# Voltage-to-current converter drives white LEDs

## Fairchild BC548C BC558C

You sometimes need to drive a white LED from one 1.5 V battery. Unfortunately, the forward voltage of a white LED is 3 to 4 V. So, you would need a dc/dc converter to drive the LED from one battery. Using the simple circuit in Figure 1, you can drive one white LED or two series-connected green LEDs, using only a few components. The circuit is a voltage-to-current converter, which converts the battery voltage to a current that passes through the LED. You can adjust this current and, thus, the brightness of the LED, by varying resistor R3. If you turn on switch S1, resistor R2 feeds base current to transistor Q2. Q2 turns on, and its collector current, via R3, turns on Q1. Now, the current through inductor L1 increases. The slope of the increase is a function of the value of L1 and the battery voltage. The current through L1 increases until it reaches a maximum value, which depends on the gain of Q1. Because the value of R3 sets the base current drawn from Q1, Q1's collector current is also limited.

 Figure 1. You can eschew expensive dc/dc converters by using this inexpensive circuit to drive a white LED from a single battery cell.

Once the current through L1 reaches its maximum value, the slope of the current through L1 changes. At that instant, the voltage on L1 switches to a negative polarity forced by the changed slope. This negative voltage traverses capacitor C1 and turns off Q2, which in turn turns off Q1. The negative voltage on L1 increases until it reaches the forward voltage of the LED. The peak current through inductor L1 now flows through the LED and decreases to zero. Now, Q2 switches on again, via the current through R2, and the cycle starts again. By adjusting resistor R3, you can set the peak current through L1 and the peak current through the LED. The brightness of an LED is a linear function of the current through the LED. So, adjusting the value of R3 also adjusts the brightness of the LED.

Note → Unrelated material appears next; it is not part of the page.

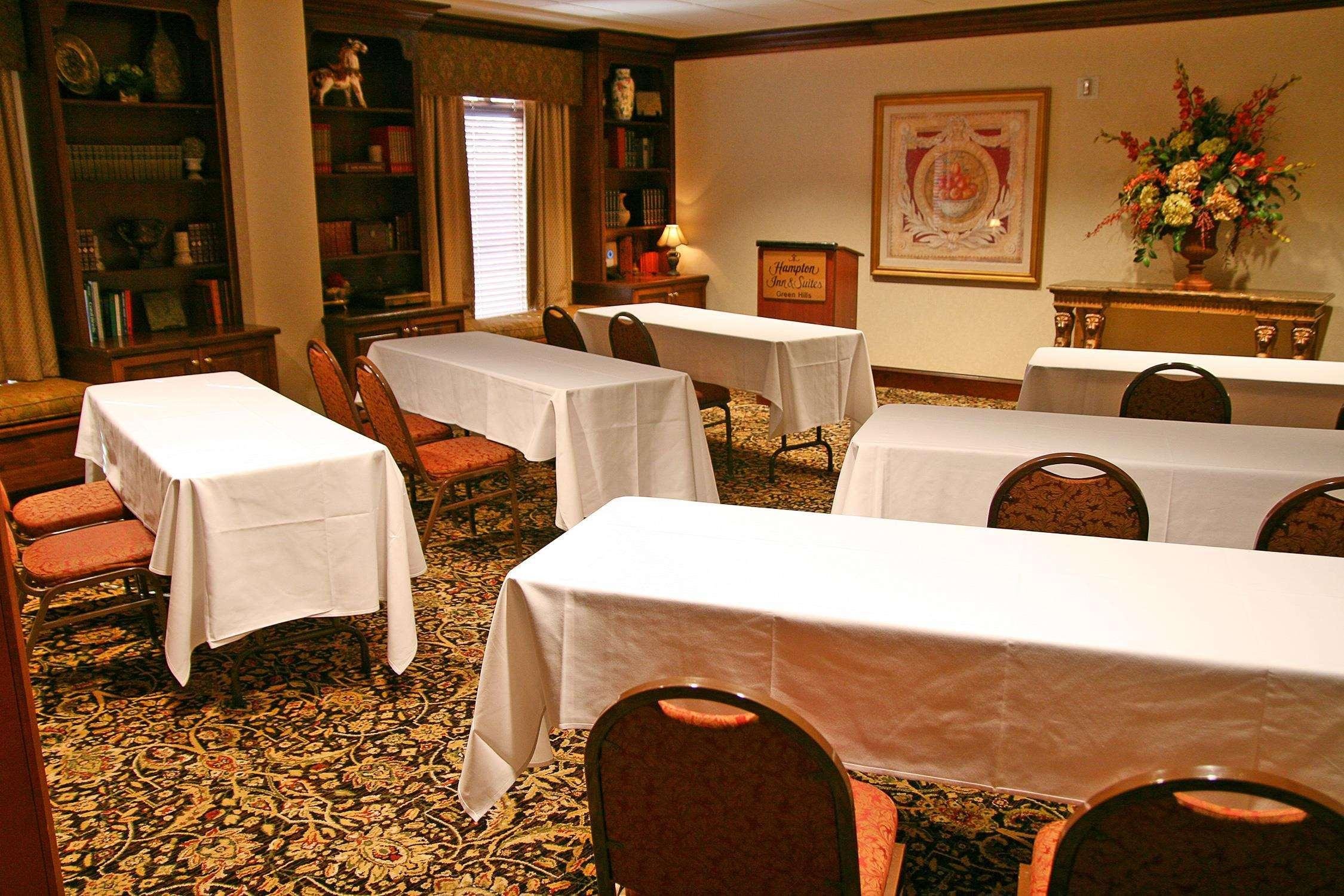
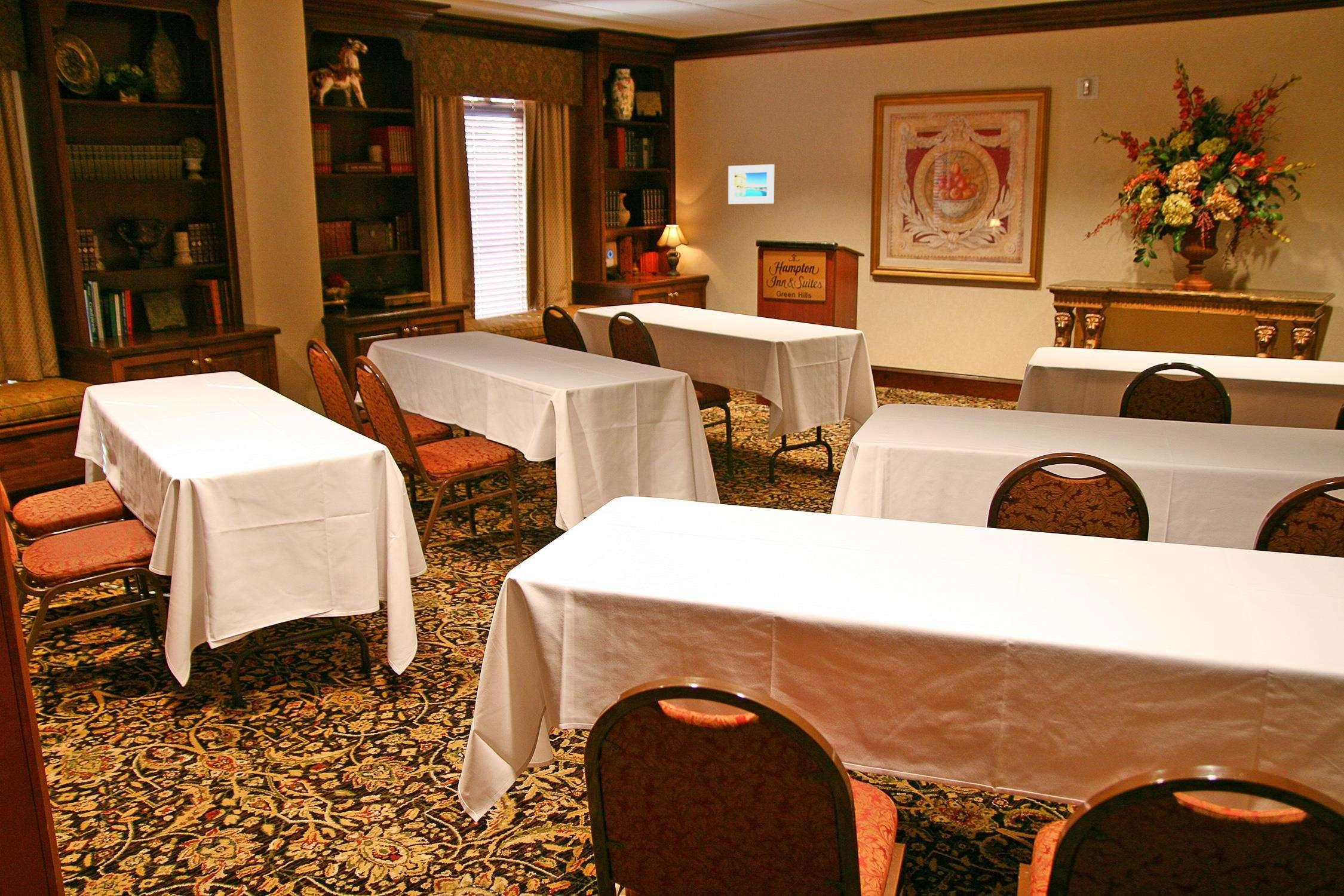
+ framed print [728,164,775,205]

It doesn't matter which LED you use; the forward voltage on the LED always increases until the peak current through L1 flows through the LED. Different forward voltages of the LEDs yield different on-times (duty cycles) but the same peak current through the LED. With the values shown in Figure 1, the circuit oscillates at a frequency of approximately 30 kHz and delivers a 20-mA peak current through the LED. The duty cycle depends on the ratio of the battery voltage to the forward voltage of the LED. One advantage of this circuit is that it requires no series-limiting resistor for the LED. The peak current through the LED is a function of the value of R3 and the gain of Q1.